Coding Subscriptions

Learn how Forge models external coding platforms as core runtime capabilities.

Coding Subscriptions

Forge treats approved external coding platforms as part of the core runtime contract, not side plugins.

Approved provider set for the active program

  • Claude Code
  • Codex
  • Kimi K2.5
  • GLM 5
  • MiniMax 2.5

What "coding subscriptions" means in Forge

In Forge, this term covers external platforms that can participate in coding-centric agent workflows through a normalized runtime contract.

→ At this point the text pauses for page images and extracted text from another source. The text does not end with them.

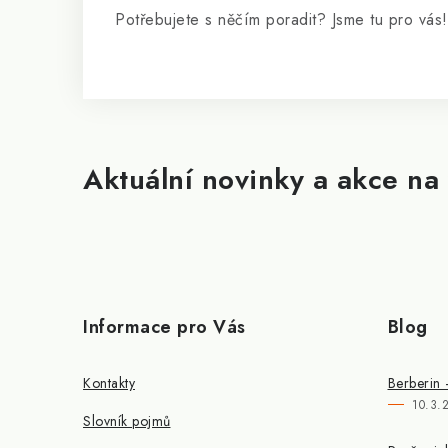
Potřebujete s něčím poradit? Jsme tu pro vás!
Aktuální novinky a akce na 
Informace pro Vás
Blog
Kontakty
Berberin 
10.3.
Slovník pojmů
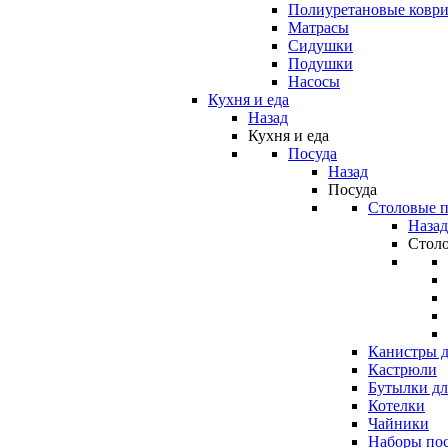
Полиуретановые ковр
Матрасы
Сидушки
Подушки
Насосы
Кухня и еда
Назад
Кухня и еда
Посуда
Назад
Посуда
Столовые 
Назад
Стол
Канистры д
Кастрюли
Бутылки дл
Котелки
Чайники
Наборы по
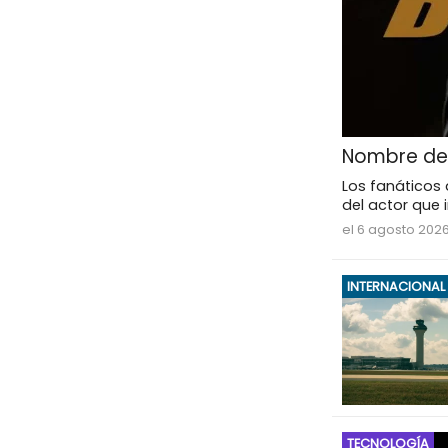
Nombre del
Los fanáticos 
del actor que 
el 6 agosto 2026
INTERNACIONAL
TECNOLOGÍA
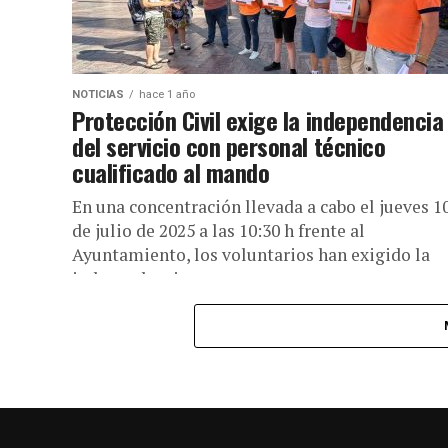
NOTICIAS
hace 1 año
Protección Civil exige la independencia
del servicio con personal técnico
cualificado al mando
En una concentración llevada a cabo el jueves 1
de julio de 2025 a las 10:30 h frente al
Ayuntamiento, los voluntarios han exigido la
independencia...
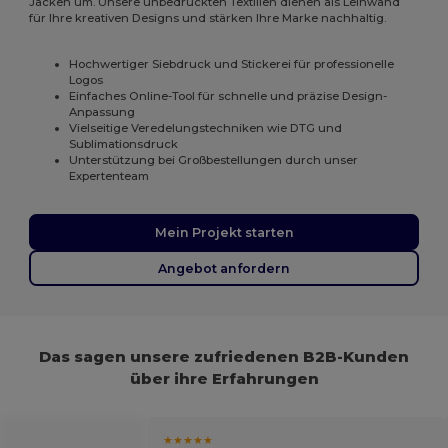
Jacken um. Unsere unbedruckten Textilien dienen als Leinwand
für Ihre kreativen Designs und stärken Ihre Marke nachhaltig.
Hochwertiger Siebdruck und Stickerei für professionelle
Logos
Einfaches Online-Tool für schnelle und präzise Design-
Anpassung
Vielseitige Veredelungstechniken wie DTG und
Sublimationsdruck
Unterstützung bei Großbestellungen durch unser
Expertenteam
Mein Projekt starten
Angebot anfordern
Das sagen unsere zufriedenen B2B-Kunden
über ihre Erfahrungen
★★★★★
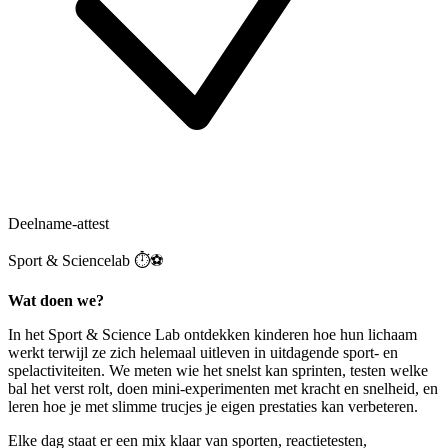
Deelname-attest
Sport & Sciencelab ⏱️⚽️
Wat doen we?
In het Sport & Science Lab ontdekken kinderen hoe hun lichaam
werkt terwijl ze zich helemaal uitleven in uitdagende sport- en
spelactiviteiten. We meten wie het snelst kan sprinten, testen welke
bal het verst rolt, doen mini-experimenten met kracht en snelheid, en
leren hoe je met slimme trucjes je eigen prestaties kan verbeteren.
Elke dag staat er een mix klaar van sporten, reactietesten,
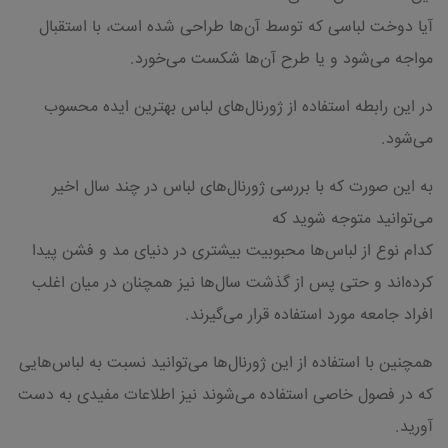
آیا دوخت لباسی که توسط آن‌ها طراحی شده است، با استقبال
مواجه می‌شود و یا طرح آن‌ها شکست می‌خورد.
در این رابطه استفاده از ژورنال‌های لباس بهترین ایده محسوب
می‌شود.
به این صورت که با بررسی ژورنال‌های لباس در چند سال اخیر
می‌توانید متوجه شوید که
کدام نوع از لباس‌ها محبوبیت بیشتری در دنیای مد و فشن پیدا
کرده‌اند و حتی پس از گذشت سال‌ها نیز همچنان در میان اغلب
افراد جامعه مورد استفاده قرار می‌گیرند.
همچنین با استفاده از این ژورنال‌ها می‌توانید نسبت به لباس‌هایی
که در فصول خاصی استفاده می‌شوند نیز اطلاعات مفیدی به دست
آورید.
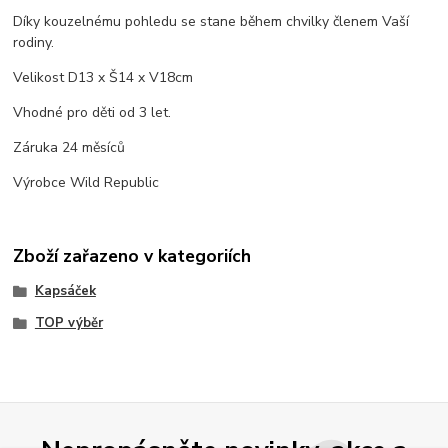
Díky kouzelnému pohledu se stane během chvilky členem Vaší
rodiny.
Velikost D13 x Š14 x V18cm
Vhodné pro děti od 3 let.
Záruka 24 měsíců
Výrobce Wild Republic
Zboží zařazeno v kategoriích
Kapsáček
TOP výběr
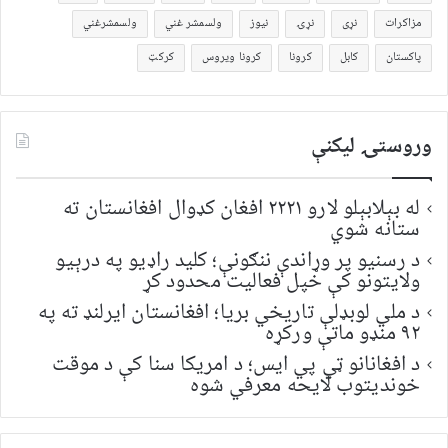
مزاکرات
نړی
نړۍ
نیوز
ولسمشر غني
ولسمشرغني
پاکستان
کابل
کرونا
کرونا ویروس
کرکټ
وروستۍ ليکنې
له بېلابېلو لارو ۲۲۲۱ افغان کډوال افغانستان ته
ستانه شوي
د رسنیو پر وړاندې ننګونې؛ کلید راډیو په درېیو
ولایتونو کې خپل فعالیت محدود کړ
د ملي لوبډلې تاریخي بریا؛ افغانستان ایرلنډ ته په
۹۲ منډو ماتې ورکړه
د افغانانو ټي پي ایس؛ د امریکا سنا کې د موقت
خونديتوب لایحه معرفي شوه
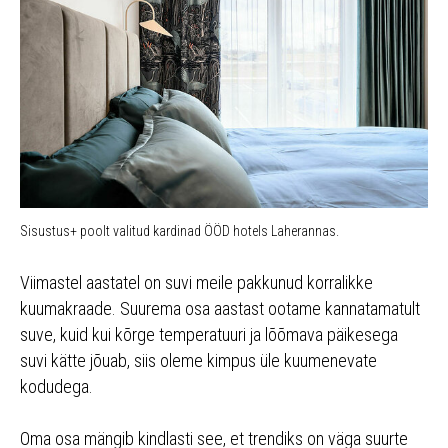
Sisustus+ poolt valitud kardinad ÖÖD hotels Laherannas.
Viimastel aastatel on suvi meile pakkunud korralikke
kuumakraade. Suurema osa aastast ootame kannatamatult
suve, kuid kui kõrge temperatuuri ja lõõmava päikesega
suvi kätte jõuab, siis oleme kimpus üle kuumenevate
kodudega.
Oma osa mängib kindlasti see, et trendiks on väga suurte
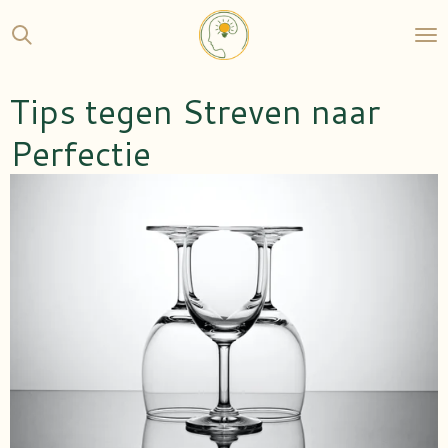
Ga
direct
naar
de
Tips tegen Streven naar
hoofdinhoud
Perfectie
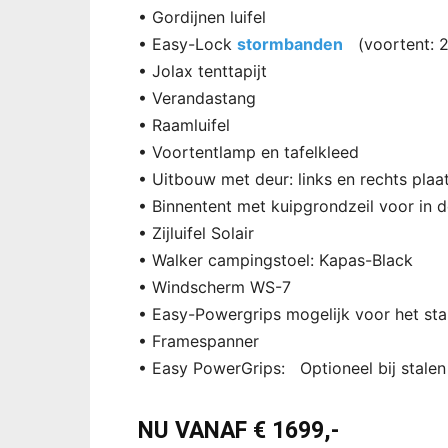
• Gordijnen luifel
• Easy-Lock
stormbanden
(voortent: 2-d
• Jolax tenttapijt
• Verandastang
• Raamluifel
• Voortentlamp en tafelkleed
• Uitbouw met deur: links en rechts plaa
• Binnentent met kuipgrondzeil voor in 
• Zijluifel Solair
• Walker campingstoel: Kapas-Black
• Windscherm WS-7
• Easy-Powergrips mogelijk voor het sta
• Framespanner
• Easy PowerGrips: Optioneel bij stalen
NU VANAF € 1699,-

That includes concerns such as:

  • session setup
  • capability negotiation
  • long-running task execution
  • structured event handling
  • interrupts and cancellation
  • usage tracking
  • authority-aware delegated execution

Why this belongs in core

For Forge, external coding systems are not ornamental integrations. They are execution surfaces that affect:

  • workflow portability
  • security posture
  • observability
  • downstream compatibility
  • developer ergonomics

Keeping them outside core would create contract drift across languages and products.

What Forge normalizes

Forge is not trying to erase vendor differences. It is normalizing the parts developers must be able to trust:

  • whether a provider can be used for a requested workflow
  • how a session is opened and closed
  • how events are observed
  • how usage is reported
  • how denials are surfaced
  • how security boundaries are enforced before provider execution

What Forge does not fake

Forge will not pretend that:

  • every provider supports the same advanced features
  • unsupported features can be safely downgraded
  • provider-specific behavior should leak into the common contract

That is why the capability matrix exists alongside the baseline contract.

Session model

Forge normalizes these providers through one session lifecycle:

  1. validate configuration
  2. negotiate capabilities
  3. verify authority
  4. open session
  5. submit work
  6. stream or poll events
  7. record usage and audit data
  8. interrupt, cancel, or complete
  9. close the session cleanly

Security note

Some coding platforms may execute code, hold long-lived sessions, or create sub-agent behavior. Forge therefore requires authority checks before those sessions begin, not after they are already running.

Release status

This is an approved core contract under active implementation. Public docs in this portal should be read as the authoritative target contract until the release train ships the runtime implementation.